----- RECORDS FOR THE TASK

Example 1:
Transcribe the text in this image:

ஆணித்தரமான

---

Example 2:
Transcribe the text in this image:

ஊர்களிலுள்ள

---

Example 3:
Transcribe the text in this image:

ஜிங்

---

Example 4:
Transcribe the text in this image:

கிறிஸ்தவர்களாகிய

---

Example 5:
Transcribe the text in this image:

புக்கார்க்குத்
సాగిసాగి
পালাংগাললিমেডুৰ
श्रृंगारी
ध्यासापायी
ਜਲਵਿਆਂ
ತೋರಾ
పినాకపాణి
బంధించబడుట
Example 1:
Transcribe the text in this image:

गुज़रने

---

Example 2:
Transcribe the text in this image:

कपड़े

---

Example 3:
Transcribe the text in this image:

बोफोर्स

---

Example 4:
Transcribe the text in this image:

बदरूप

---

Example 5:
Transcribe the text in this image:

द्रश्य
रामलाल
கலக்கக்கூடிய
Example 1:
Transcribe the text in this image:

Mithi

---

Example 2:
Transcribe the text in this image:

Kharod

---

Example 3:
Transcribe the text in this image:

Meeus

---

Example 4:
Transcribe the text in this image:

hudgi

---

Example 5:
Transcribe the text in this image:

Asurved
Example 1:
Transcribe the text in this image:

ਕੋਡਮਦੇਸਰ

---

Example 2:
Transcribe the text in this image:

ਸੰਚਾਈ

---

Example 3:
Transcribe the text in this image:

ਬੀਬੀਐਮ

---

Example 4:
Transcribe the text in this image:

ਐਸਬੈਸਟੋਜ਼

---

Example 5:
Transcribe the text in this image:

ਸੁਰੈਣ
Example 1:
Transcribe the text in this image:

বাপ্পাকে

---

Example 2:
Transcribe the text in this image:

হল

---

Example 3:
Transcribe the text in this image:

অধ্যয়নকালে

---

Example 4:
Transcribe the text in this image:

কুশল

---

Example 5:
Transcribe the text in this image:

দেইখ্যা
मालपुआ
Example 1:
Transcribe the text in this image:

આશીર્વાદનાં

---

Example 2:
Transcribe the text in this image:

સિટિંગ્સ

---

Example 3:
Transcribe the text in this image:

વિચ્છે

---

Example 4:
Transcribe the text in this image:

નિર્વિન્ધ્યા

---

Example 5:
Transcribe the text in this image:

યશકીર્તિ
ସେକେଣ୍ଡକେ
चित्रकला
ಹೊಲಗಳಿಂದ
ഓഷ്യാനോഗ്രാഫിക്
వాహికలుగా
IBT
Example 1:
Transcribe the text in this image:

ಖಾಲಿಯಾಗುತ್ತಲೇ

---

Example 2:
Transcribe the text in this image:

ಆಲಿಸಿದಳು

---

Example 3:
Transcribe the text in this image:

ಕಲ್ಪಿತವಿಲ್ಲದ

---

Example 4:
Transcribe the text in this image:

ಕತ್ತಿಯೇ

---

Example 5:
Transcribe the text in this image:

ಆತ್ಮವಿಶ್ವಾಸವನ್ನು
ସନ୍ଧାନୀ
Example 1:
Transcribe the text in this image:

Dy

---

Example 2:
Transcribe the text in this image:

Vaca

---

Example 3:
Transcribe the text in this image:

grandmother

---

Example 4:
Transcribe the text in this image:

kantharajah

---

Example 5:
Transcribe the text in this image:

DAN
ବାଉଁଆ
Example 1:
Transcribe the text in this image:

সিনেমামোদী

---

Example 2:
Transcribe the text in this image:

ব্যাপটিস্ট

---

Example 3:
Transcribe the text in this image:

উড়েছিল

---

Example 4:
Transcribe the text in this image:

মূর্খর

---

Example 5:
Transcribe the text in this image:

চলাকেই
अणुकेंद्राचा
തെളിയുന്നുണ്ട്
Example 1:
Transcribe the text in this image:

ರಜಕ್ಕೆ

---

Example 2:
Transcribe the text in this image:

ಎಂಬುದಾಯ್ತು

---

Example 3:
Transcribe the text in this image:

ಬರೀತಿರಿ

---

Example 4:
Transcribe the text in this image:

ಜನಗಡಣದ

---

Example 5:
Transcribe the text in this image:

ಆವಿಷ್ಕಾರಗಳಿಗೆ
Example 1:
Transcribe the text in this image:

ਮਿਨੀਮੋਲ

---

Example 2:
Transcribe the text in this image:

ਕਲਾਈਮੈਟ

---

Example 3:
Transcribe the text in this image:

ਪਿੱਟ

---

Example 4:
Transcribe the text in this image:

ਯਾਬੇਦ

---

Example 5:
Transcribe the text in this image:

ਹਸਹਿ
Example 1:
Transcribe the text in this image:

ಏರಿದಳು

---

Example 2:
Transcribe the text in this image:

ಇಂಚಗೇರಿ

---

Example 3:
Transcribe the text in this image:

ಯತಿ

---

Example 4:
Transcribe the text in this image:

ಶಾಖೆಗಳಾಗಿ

----------

Reproduce each entry exactly, with nothing missing.

▶ **RESULT**
Example 1:
Transcribe the text in this image:

ஆணித்தரமான

---

Example 2:
Transcribe the text in this image:

ஊர்களிலுள்ள

---

Example 3:
Transcribe the text in this image:

ஜிங்

---

Example 4:
Transcribe the text in this image:

கிறிஸ்தவர்களாகிய

---

Example 5:
Transcribe the text in this image:

புக்கார்க்குத்
సాగిసాగి
পালাংগাললিমেডুৰ
श्रृंगारी
ध्यासापायी
ਜਲਵਿਆਂ
ತೋರಾ
పినాకపాణి
బంధించబడుట
Example 1:
Transcribe the text in this image:

गुज़रने

---

Example 2:
Transcribe the text in this image:

कपड़े

---

Example 3:
Transcribe the text in this image:

बोफोर्स

---

Example 4:
Transcribe the text in this image:

बदरूप

---

Example 5:
Transcribe the text in this image:

द्रश्य
रामलाल
கலக்கக்கூடிய
Example 1:
Transcribe the text in this image:

Mithi

---

Example 2:
Transcribe the text in this image:

Kharod

---

Example 3:
Transcribe the text in this image:

Meeus

---

Example 4:
Transcribe the text in this image:

hudgi

---

Example 5:
Transcribe the text in this image:

Asurved
Example 1:
Transcribe the text in this image:

ਕੋਡਮਦੇਸਰ

---

Example 2:
Transcribe the text in this image:

ਸੰਚਾਈ

---

Example 3:
Transcribe the text in this image:

ਬੀਬੀਐਮ

---

Example 4:
Transcribe the text in this image:

ਐਸਬੈਸਟੋਜ਼

---

Example 5:
Transcribe the text in this image:

ਸੁਰੈਣ
Example 1:
Transcribe the text in this image:

বাপ্পাকে

---

Example 2:
Transcribe the text in this image:

হল

---

Example 3:
Transcribe the text in this image:

অধ্যয়নকালে

---

Example 4:
Transcribe the text in this image:

কুশল

---

Example 5:
Transcribe the text in this image:

দেইখ্যা
मालपुआ
Example 1:
Transcribe the text in this image:

આશીર્વાદનાં

---

Example 2:
Transcribe the text in this image:

સિટિંગ્સ

---

Example 3:
Transcribe the text in this image:

વિચ્છે

---

Example 4:
Transcribe the text in this image:

નિર્વિન્ધ્યા

---

Example 5:
Transcribe the text in this image:

યશકીર્તિ
ସେକେଣ୍ଡକେ
चित्रकला
ಹೊಲಗಳಿಂದ
ഓഷ്യാനോഗ്രാഫിക്
వాహికలుగా
IBT
Example 1:
Transcribe the text in this image:

ಖಾಲಿಯಾಗುತ್ತಲೇ

---

Example 2:
Transcribe the text in this image:

ಆಲಿಸಿದಳು

---

Example 3:
Transcribe the text in this image:

ಕಲ್ಪಿತವಿಲ್ಲದ

---

Example 4:
Transcribe the text in this image:

ಕತ್ತಿಯೇ

---

Example 5:
Transcribe the text in this image:

ಆತ್ಮವಿಶ್ವಾಸವನ್ನು
ସନ୍ଧାନୀ
Example 1:
Transcribe the text in this image:

Dy

---

Example 2:
Transcribe the text in this image:

Vaca

---

Example 3:
Transcribe the text in this image:

grandmother

---

Example 4:
Transcribe the text in this image:

kantharajah

---

Example 5:
Transcribe the text in this image:

DAN
ବାଉଁଆ
Example 1:
Transcribe the text in this image:

সিনেমামোদী

---

Example 2:
Transcribe the text in this image:

ব্যাপটিস্ট

---

Example 3:
Transcribe the text in this image:

উড়েছিল

---

Example 4:
Transcribe the text in this image:

মূর্খর

---

Example 5:
Transcribe the text in this image:

চলাকেই
अणुकेंद्राचा
തെളിയുന്നുണ്ട്
Example 1:
Transcribe the text in this image:

ರಜಕ್ಕೆ

---

Example 2:
Transcribe the text in this image:

ಎಂಬುದಾಯ್ತು

---

Example 3:
Transcribe the text in this image:

ಬರೀತಿರಿ

---

Example 4:
Transcribe the text in this image:

ಜನಗಡಣದ

---

Example 5:
Transcribe the text in this image:

ಆವಿಷ್ಕಾರಗಳಿಗೆ
Example 1:
Transcribe the text in this image:

ਮਿਨੀਮੋਲ

---

Example 2:
Transcribe the text in this image:

ਕਲਾਈਮੈਟ

---

Example 3:
Transcribe the text in this image:

ਪਿੱਟ

---

Example 4:
Transcribe the text in this image:

ਯਾਬੇਦ

---

Example 5:
Transcribe the text in this image:

ਹਸਹਿ
Example 1:
Transcribe the text in this image:

ಏರಿದಳು

---

Example 2:
Transcribe the text in this image:

ಇಂಚಗೇರಿ

---

Example 3:
Transcribe the text in this image:

ಯತಿ

---

Example 4:
Transcribe the text in this image:

ಶಾಖೆಗಳಾಗಿ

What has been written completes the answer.